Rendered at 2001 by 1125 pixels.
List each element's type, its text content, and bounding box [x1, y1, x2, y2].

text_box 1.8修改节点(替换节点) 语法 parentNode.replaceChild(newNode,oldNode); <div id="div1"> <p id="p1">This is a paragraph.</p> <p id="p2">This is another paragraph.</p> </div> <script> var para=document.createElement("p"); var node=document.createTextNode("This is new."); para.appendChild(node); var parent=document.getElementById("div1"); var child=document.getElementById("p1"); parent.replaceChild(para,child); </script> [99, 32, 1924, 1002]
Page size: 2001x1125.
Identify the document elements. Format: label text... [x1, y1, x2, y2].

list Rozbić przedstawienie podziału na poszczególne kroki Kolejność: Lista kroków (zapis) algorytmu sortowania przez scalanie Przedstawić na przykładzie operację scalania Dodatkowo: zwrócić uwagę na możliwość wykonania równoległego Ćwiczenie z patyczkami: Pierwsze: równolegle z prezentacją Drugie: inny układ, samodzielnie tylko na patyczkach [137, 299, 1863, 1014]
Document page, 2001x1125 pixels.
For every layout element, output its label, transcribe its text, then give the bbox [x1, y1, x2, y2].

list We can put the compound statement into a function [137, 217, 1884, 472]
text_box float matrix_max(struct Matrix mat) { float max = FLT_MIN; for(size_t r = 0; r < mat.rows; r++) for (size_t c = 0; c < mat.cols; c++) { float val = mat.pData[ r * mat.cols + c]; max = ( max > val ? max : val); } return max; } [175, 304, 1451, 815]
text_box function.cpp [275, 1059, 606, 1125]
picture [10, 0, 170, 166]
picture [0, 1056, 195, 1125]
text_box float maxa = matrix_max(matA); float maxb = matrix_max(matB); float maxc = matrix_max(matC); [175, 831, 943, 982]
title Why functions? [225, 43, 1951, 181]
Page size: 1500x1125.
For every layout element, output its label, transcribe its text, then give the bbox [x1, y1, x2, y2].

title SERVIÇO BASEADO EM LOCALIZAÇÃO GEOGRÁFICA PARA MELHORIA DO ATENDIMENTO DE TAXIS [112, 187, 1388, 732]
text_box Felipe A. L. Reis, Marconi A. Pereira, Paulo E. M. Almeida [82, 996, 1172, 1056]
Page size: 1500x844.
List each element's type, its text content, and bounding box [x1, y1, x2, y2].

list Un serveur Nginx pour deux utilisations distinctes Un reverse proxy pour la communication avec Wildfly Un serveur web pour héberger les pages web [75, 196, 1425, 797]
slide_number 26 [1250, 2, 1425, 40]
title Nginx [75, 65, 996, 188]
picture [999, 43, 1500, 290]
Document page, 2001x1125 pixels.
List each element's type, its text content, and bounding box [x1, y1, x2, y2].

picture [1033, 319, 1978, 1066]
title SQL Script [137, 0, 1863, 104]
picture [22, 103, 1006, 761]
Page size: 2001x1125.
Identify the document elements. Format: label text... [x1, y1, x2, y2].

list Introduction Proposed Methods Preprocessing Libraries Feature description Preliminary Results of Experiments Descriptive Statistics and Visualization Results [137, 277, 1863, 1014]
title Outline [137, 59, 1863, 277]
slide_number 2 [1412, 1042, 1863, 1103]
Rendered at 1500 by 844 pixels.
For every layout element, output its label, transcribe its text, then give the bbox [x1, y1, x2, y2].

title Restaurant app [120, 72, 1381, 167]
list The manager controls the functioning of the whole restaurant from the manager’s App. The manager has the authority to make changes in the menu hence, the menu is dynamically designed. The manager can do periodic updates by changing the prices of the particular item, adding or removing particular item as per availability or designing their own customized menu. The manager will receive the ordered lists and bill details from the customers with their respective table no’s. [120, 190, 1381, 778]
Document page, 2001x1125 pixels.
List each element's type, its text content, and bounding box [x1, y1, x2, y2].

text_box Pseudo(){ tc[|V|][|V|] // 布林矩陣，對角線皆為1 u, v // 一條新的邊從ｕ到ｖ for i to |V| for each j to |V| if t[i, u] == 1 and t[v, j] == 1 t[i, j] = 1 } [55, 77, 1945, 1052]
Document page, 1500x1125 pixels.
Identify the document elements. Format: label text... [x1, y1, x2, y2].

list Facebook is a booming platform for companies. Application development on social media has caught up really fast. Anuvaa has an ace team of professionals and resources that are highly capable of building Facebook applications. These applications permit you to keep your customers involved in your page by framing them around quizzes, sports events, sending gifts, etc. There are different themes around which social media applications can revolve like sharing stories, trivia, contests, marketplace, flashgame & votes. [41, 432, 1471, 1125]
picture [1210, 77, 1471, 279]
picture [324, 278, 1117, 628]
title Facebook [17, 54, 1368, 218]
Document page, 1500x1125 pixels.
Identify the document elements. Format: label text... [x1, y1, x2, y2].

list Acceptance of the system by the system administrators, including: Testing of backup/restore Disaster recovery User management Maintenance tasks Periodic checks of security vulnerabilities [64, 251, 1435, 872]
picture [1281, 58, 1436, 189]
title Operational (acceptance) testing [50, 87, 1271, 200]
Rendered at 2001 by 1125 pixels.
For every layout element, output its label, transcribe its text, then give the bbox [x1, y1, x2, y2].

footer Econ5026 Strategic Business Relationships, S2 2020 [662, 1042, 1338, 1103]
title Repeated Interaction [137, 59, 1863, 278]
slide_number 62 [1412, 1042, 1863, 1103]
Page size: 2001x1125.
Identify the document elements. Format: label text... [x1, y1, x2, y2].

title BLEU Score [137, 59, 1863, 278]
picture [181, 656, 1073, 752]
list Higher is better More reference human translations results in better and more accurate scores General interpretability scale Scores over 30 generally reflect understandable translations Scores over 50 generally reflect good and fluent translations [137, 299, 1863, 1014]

+++

**What is being asked**
What is needed is the data above, output in full and exactly as it stands.

**Exercise answer**
Rendered at 2001 by 1125 pixels.
List each element's type, its text content, and bounding box [x1, y1, x2, y2].

text_box 1.8修改节点(替换节点) 语法 parentNode.replaceChild(newNode,oldNode); <div id="div1"> <p id="p1">This is a paragraph.</p> <p id="p2">This is another paragraph.</p> </div> <script> var para=document.createElement("p"); var node=document.createTextNode("This is new."); para.appendChild(node); var parent=document.getElementById("div1"); var child=document.getElementById("p1"); parent.replaceChild(para,child); </script> [99, 32, 1924, 1002]
Page size: 2001x1125.
Identify the document elements. Format: label text... [x1, y1, x2, y2].

list Rozbić przedstawienie podziału na poszczególne kroki Kolejność: Lista kroków (zapis) algorytmu sortowania przez scalanie Przedstawić na przykładzie operację scalania Dodatkowo: zwrócić uwagę na możliwość wykonania równoległego Ćwiczenie z patyczkami: Pierwsze: równolegle z prezentacją Drugie: inny układ, samodzielnie tylko na patyczkach [137, 299, 1863, 1014]
Document page, 2001x1125 pixels.
For every layout element, output its label, transcribe its text, then give the bbox [x1, y1, x2, y2].

list We can put the compound statement into a function [137, 217, 1884, 472]
text_box float matrix_max(struct Matrix mat) { float max = FLT_MIN; for(size_t r = 0; r < mat.rows; r++) for (size_t c = 0; c < mat.cols; c++) { float val = mat.pData[ r * mat.cols + c]; max = ( max > val ? max : val); } return max; } [175, 304, 1451, 815]
text_box function.cpp [275, 1059, 606, 1125]
picture [10, 0, 170, 166]
picture [0, 1056, 195, 1125]
text_box float maxa = matrix_max(matA); float maxb = matrix_max(matB); float maxc = matrix_max(matC); [175, 831, 943, 982]
title Why functions? [225, 43, 1951, 181]
Page size: 1500x1125.
For every layout element, output its label, transcribe its text, then give the bbox [x1, y1, x2, y2].

title SERVIÇO BASEADO EM LOCALIZAÇÃO GEOGRÁFICA PARA MELHORIA DO ATENDIMENTO DE TAXIS [112, 187, 1388, 732]
text_box Felipe A. L. Reis, Marconi A. Pereira, Paulo E. M. Almeida [82, 996, 1172, 1056]
Page size: 1500x844.
List each element's type, its text content, and bounding box [x1, y1, x2, y2].

list Un serveur Nginx pour deux utilisations distinctes Un reverse proxy pour la communication avec Wildfly Un serveur web pour héberger les pages web [75, 196, 1425, 797]
slide_number 26 [1250, 2, 1425, 40]
title Nginx [75, 65, 996, 188]
picture [999, 43, 1500, 290]
Document page, 2001x1125 pixels.
List each element's type, its text content, and bounding box [x1, y1, x2, y2].

picture [1033, 319, 1978, 1066]
title SQL Script [137, 0, 1863, 104]
picture [22, 103, 1006, 761]
Page size: 2001x1125.
Identify the document elements. Format: label text... [x1, y1, x2, y2].

list Introduction Proposed Methods Preprocessing Libraries Feature description Preliminary Results of Experiments Descriptive Statistics and Visualization Results [137, 277, 1863, 1014]
title Outline [137, 59, 1863, 277]
slide_number 2 [1412, 1042, 1863, 1103]
Rendered at 1500 by 844 pixels.
For every layout element, output its label, transcribe its text, then give the bbox [x1, y1, x2, y2].

title Restaurant app [120, 72, 1381, 167]
list The manager controls the functioning of the whole restaurant from the manager’s App. The manager has the authority to make changes in the menu hence, the menu is dynamically designed. The manager can do periodic updates by changing the prices of the particular item, adding or removing particular item as per availability or designing their own customized menu. The manager will receive the ordered lists and bill details from the customers with their respective table no’s. [120, 190, 1381, 778]
Document page, 2001x1125 pixels.
List each element's type, its text content, and bounding box [x1, y1, x2, y2].

text_box Pseudo(){ tc[|V|][|V|] // 布林矩陣，對角線皆為1 u, v // 一條新的邊從ｕ到ｖ for i to |V| for each j to |V| if t[i, u] == 1 and t[v, j] == 1 t[i, j] = 1 } [55, 77, 1945, 1052]
Document page, 1500x1125 pixels.
Identify the document elements. Format: label text... [x1, y1, x2, y2].

list Facebook is a booming platform for companies. Application development on social media has caught up really fast. Anuvaa has an ace team of professionals and resources that are highly capable of building Facebook applications. These applications permit you to keep your customers involved in your page by framing them around quizzes, sports events, sending gifts, etc. There are different themes around which social media applications can revolve like sharing stories, trivia, contests, marketplace, flashgame & votes. [41, 432, 1471, 1125]
picture [1210, 77, 1471, 279]
picture [324, 278, 1117, 628]
title Facebook [17, 54, 1368, 218]
Document page, 1500x1125 pixels.
Identify the document elements. Format: label text... [x1, y1, x2, y2].

list Acceptance of the system by the system administrators, including: Testing of backup/restore Disaster recovery User management Maintenance tasks Periodic checks of security vulnerabilities [64, 251, 1435, 872]
picture [1281, 58, 1436, 189]
title Operational (acceptance) testing [50, 87, 1271, 200]
Rendered at 2001 by 1125 pixels.
For every layout element, output its label, transcribe its text, then give the bbox [x1, y1, x2, y2].

footer Econ5026 Strategic Business Relationships, S2 2020 [662, 1042, 1338, 1103]
title Repeated Interaction [137, 59, 1863, 278]
slide_number 62 [1412, 1042, 1863, 1103]
Page size: 2001x1125.
Identify the document elements. Format: label text... [x1, y1, x2, y2].

title BLEU Score [137, 59, 1863, 278]
picture [181, 656, 1073, 752]
list Higher is better More reference human translations results in better and more accurate scores General interpretability scale Scores over 30 generally reflect understandable translations Scores over 50 generally reflect good and fluent translations [137, 299, 1863, 1014]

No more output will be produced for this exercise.